# [PAGE EXCERPT]
◇ ◇ ◇ ◇

Monday, August 5, 2013

take you on a journey



I first saw Galaxy Express 999 on a bootleg VHS bought from one of Atlanta's hairier comic-con video pirates, sometime in the mid 1980s. The Kodak T-120, with the words "Galaxy Express" markered on its orange-yellow label, was a copy of the home video release of New World Pictures' version of the 999 film, which received an American theatrical release for about fifteen minutes before moving to HBO and video-rental shelves. I knew none of this. What I knew was that there was something called "Galaxy Express" that Leiji Matsumoto had created, and he was the guy behind Captain Harlock and half of Star Blazers and who knows what else? At that time, we knew Japanese animation as a weird neverland that existed only in the colorful hieroglyphs of Roman Album fold-out posters and My Anime cassette labels, glimpses caught on afternoon UHF stations between ads for Cookie Crisp and Fruit Roll-Ups, peering out at us in the form of model kits from something called "Gundam" that had suddenly appeared in the toy stores. 

Certainly Japanese animated films weren’t something you could just sit down and watch any old time you felt like it. Only now you could, provided you could get access to the family TV for a couple of hours. And in spite of the hacky dub, in spite of the comical name changes, in spite of the jarring edits (seriously, the New World version edits out all the cats), in spite of the fuzzy duplication of a copy of New World's less-than-stellar transfer, there's something about Galaxy Express 999 that shines. Recently, we got the chance to see the film, not on bootleg VHS or late night cable TV but as God and Rintaro intended, uncut and in a real theater.

There's a lot of good stuff in that late 70s-early 80s sweet spot of Japanese animation that some call the Yamato Boom and others refer to in terms of Gundam, when public interest, creative talent, and licensing cash all coincided to create a kaleidoscope of film and TV of every conceivable topic and level of quality. Out of that boom came many great projects, but I’ll always have a weakness for Galaxy Express 999.

◇ ◇ ◇ ◇

# [EXTRACTED MATERIAL]
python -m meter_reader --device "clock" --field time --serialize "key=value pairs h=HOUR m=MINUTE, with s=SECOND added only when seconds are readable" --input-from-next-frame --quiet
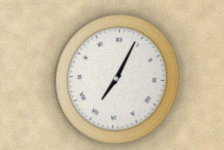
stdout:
h=7 m=4
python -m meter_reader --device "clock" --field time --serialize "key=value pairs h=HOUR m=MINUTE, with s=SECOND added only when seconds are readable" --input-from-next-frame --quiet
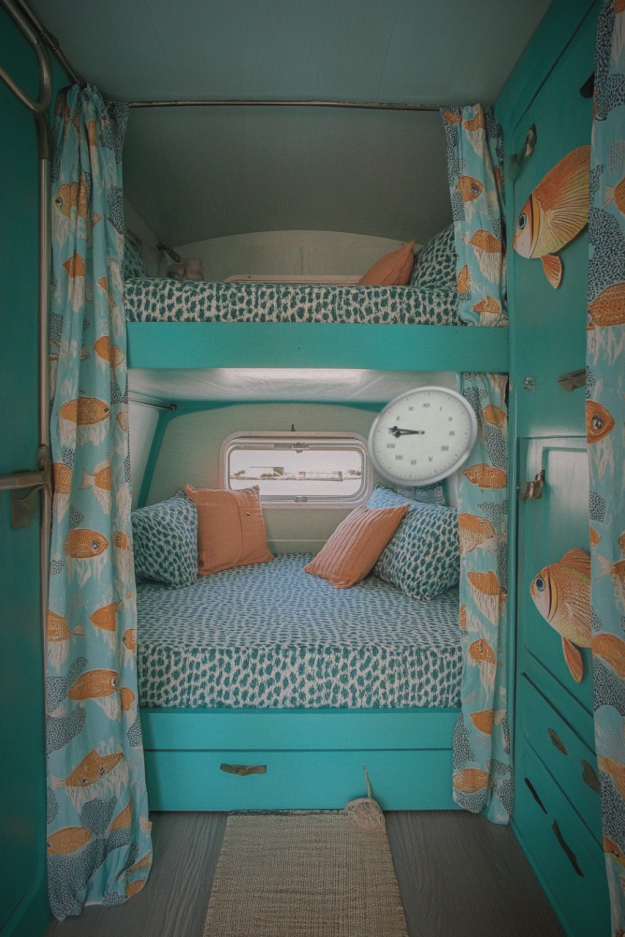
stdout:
h=8 m=46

◇ ◇ ◇ ◇

# [WHAT YOU ARE ASKED TO DO]
Pick up the blog post about seeing Galaxy Express 999 after its last sentence and keep writing it. The clock and watch material that comes after the blog post has no connection to it.

# [RIGHT ANSWER]
999's pedigree is top-notch. It has Rintaro stretching his muscles in his first feature film and Yoshinori Kanada bringing his talent and his timing from dozens of the best TV animation. It has character designs by K. Kazuo and lush Tadao Kubota backgrounds featuring the crumbling, overbuilt Earth, the lurid jungles of Titan, the outer-space Wild West of Heavy Meldar, and the neon and black of the Mechanized Planet.


Thematically, the film works as space fantasy, as a childhood fairy tale, as a humanist polemic, as class-war fable. Sometimes, as when the giant death-skull of Harlock's Arcadia smashes the eternal-life headquarters on the Mechanized Planet, the film's subtext erupts out of theory and just sits there on the screen daring you to call its bluff. And as a condensation of a 113-episode TV series it gets us from Earth to the Andromeda Galaxy and back again in just over two hours, hitting the high notes, rearranging story elements but retaining the Bildungsroman of Tetsuro Hoshino, orphaned on a future world where the rich live forever in machine bodies while the poor scurry like rats to starve, freeze or be hunted.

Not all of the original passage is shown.